Residual dysplasia or subluxation of the hip in childhood is reported to be a leading cause of premature arthritis of the hip in young adults, particularly women1-6. It has been postulated that early surgical correction of residual dysplasia or subluxation to achieve a normal radiographic result by the time that the patient reaches school age will delay or prevent the onset of premature arthritis7,8.
Dysplasia is a broad term that refers, after the neonatal period, to inadequate development of the acetabulum, femoral head, or both, as documented on plain radiographs1,6,7,9. With hip dysplasia, Shenton's line is intact1,4,5,10. The acetabulum may be abnormally steep when the acetabular index is >20°, in patients who are more than two years old, or when the Sharp angle is >42°11-13. In addition, acetabular changes may include a short acetabular roof, a shallow joint surface, and/or thickening of the lateral aspect of the sourcil (acetabular subchondral bone)5,6,13,14. On the femoral side, there may be slight flattening of the femoral head with or without varus or valgus angular deformity and excessive anteversion. Angular deformities of the proximal part of the femur are characterized by a neck-shaft angle of <117° (varus) or >132° (valgus)11. Femoral anteversion of >60° is considered excessive15.

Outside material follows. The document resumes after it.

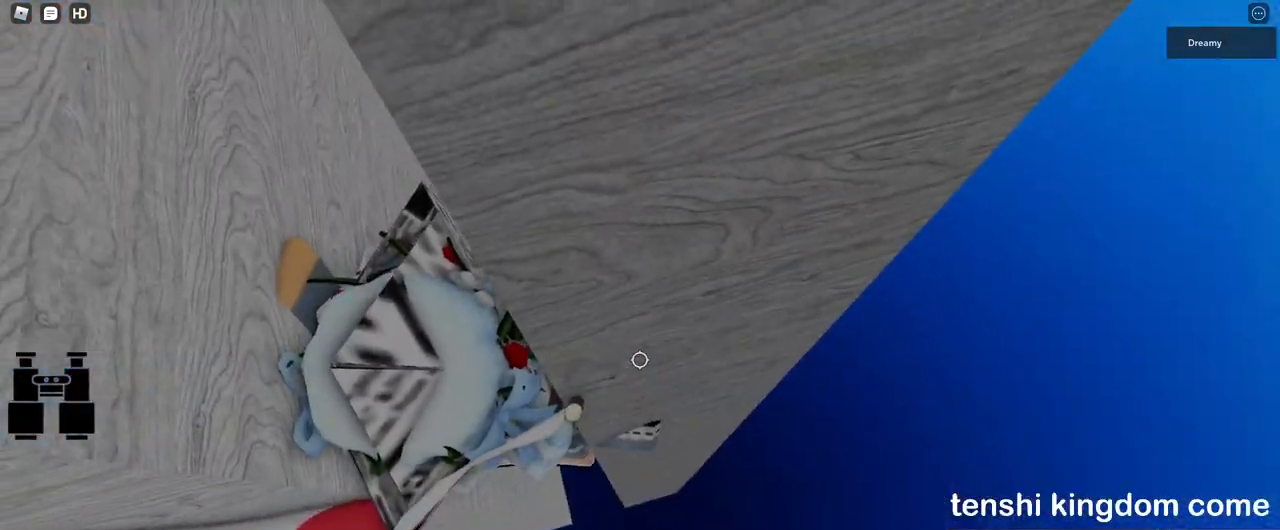
{"keys": ["d"], "mouse": ["right"], "events": [[17, "mouse_wheel", "down"], [117, "mouse_wheel", "up"], [217, "mouse_wheel", "down"], [233, "mouse_wheel", "up"], [250, "mouse_wheel", "down"], [267, "mouse_wheel", "up"], [400, "w", "up"]]}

A subluxated hip is defined as one with a clear break in Shenton's line, as noted on the anteroposterior radiograph, indicating that the femoral head is superiorly and/or laterally displaced from the medial wall of the acetabulum. In most cases, severe dysplasia is also present. Thus, a dysplastic hip that is also subluxated is a more serious problem and requires more vigorous treatment.
During the past few decades, there has been a trend toward early treatment of residual dysplasia and/or subluxation of the hip7,8,16. The purpose of the present study was to analyze the results of operative correction of dysplasia or subluxation with a femoral and/or pelvic osteotomy in patients who were between two and eight years old. We compared the results in patients who were managed with early operative treatment (when they were between two and eight years old), and those in patients who were managed with an operation when they were between eight and eighteen years old to determine whether treatment at an earlier age improved the outcome.
Materials and Methods
Group I included all patients with residual hip dysplasia or subluxation who were between two and eight years old and were treated with either a femoral and/or pelvic osteotomy at our institution between 1976 and 1997. Patients with a specific syndrome or a neuromuscular condition were excluded. Patients who had a minimum follow-up of two years and for whom essential radiographs were available for review were included in the present study. Dislocated hips that required an osteotomy as part of the treatment at the time of closed or open reduction were excluded.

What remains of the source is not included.